Article:
┌────────

HW2_MET671

Home Work 2: MET671 (Statistics techniques in Meteorology)

rm(list=ls())
if (!require('openxlsx')) install.packages('openxlsx')
library('openxlsx')

if (!require('ggplot2')) install.packages('ggplot2')
library('ggplot2')

if (!require('EnvStats')) install.packages('EnvStats')
library('EnvStats')

if (!require('DescTools')) install.packages('DescTools')
library('DescTools')

if (!require('seas')) install.packages('seas')
library('seas')

if (!require('data.table')) install.packages('data.table')
library('data.table')

if (!require('plotmo')) install.packages('plotmo')
library('plotmo')

if (!require('GGally')) install.packages('GGally')
library('GGally')

First, read the data from the excel file. This excel file needs to be in the R working directory.Alternatively, we would need to include the path the excel file.This data is from Table A.3, page 618 of Wilks' book on Statistical methods in the Atmospheric Sciences (3rd Ed). It is the June climate data for Guayaquil, Ecuador, for 1951-1970.

df = read.xlsx(xlsxFile = "C:\\Users\\Abdul Mannan\\Documents\\Desktop\\MET671\\tableA3.xlsx")

str(df)

## 'data.frame':    20 obs. of  5 variables:
##  $ Year       : num  1951 1952 1953 1954 1955 ...
##  $ El_Nino    : chr  "T" "F" "T" "F" ...
##  $ temp_C     : num  26.1 24.5 24.8 24.5 24.1 24.3 26.4 24.9 23.7 23.5 ...
##  $ precip_mm  : num  43 10 4 0 2 NA 31 0 0 0 ...
##  $ pressure_mb: num  1010 1011 1011 1011 1012 ...

└────────

Source material:
┌────────

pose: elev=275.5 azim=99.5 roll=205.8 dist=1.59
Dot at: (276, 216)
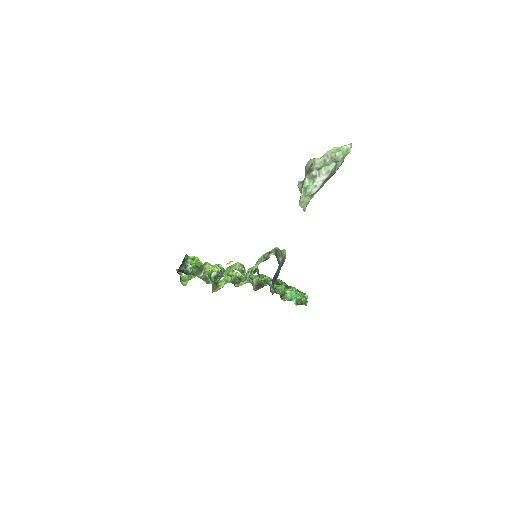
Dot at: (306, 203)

└────────

What is asked: Print everything from "if (!require('EnvStats')) install.packages('EnvStats')" down to "library('seas')" in the MET671 homework above, word for word.

The result:
if (!require('EnvStats')) install.packages('EnvStats')
library('EnvStats')

if (!require('DescTools')) install.packages('DescTools')
library('DescTools')

if (!require('seas')) install.packages('seas')
library('seas')